[Stored records]
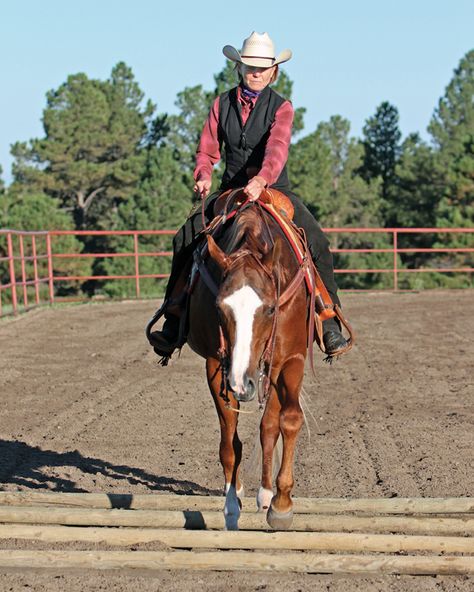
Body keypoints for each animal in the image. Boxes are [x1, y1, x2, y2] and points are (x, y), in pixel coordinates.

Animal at [185, 191, 312, 532]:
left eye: (269, 309)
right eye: (220, 308)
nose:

* **Exercise instructions**: Could you write all the entries out again exactly, but without their pictures?

* **Solution**:
Body keypoints for each animal in the image. Boxes are [x1, y1, x2, y2] and points are (x, y), in pixel coordinates.

Animal at [185, 191, 312, 532]:
left eye: (269, 309)
right eye: (220, 308)
nose:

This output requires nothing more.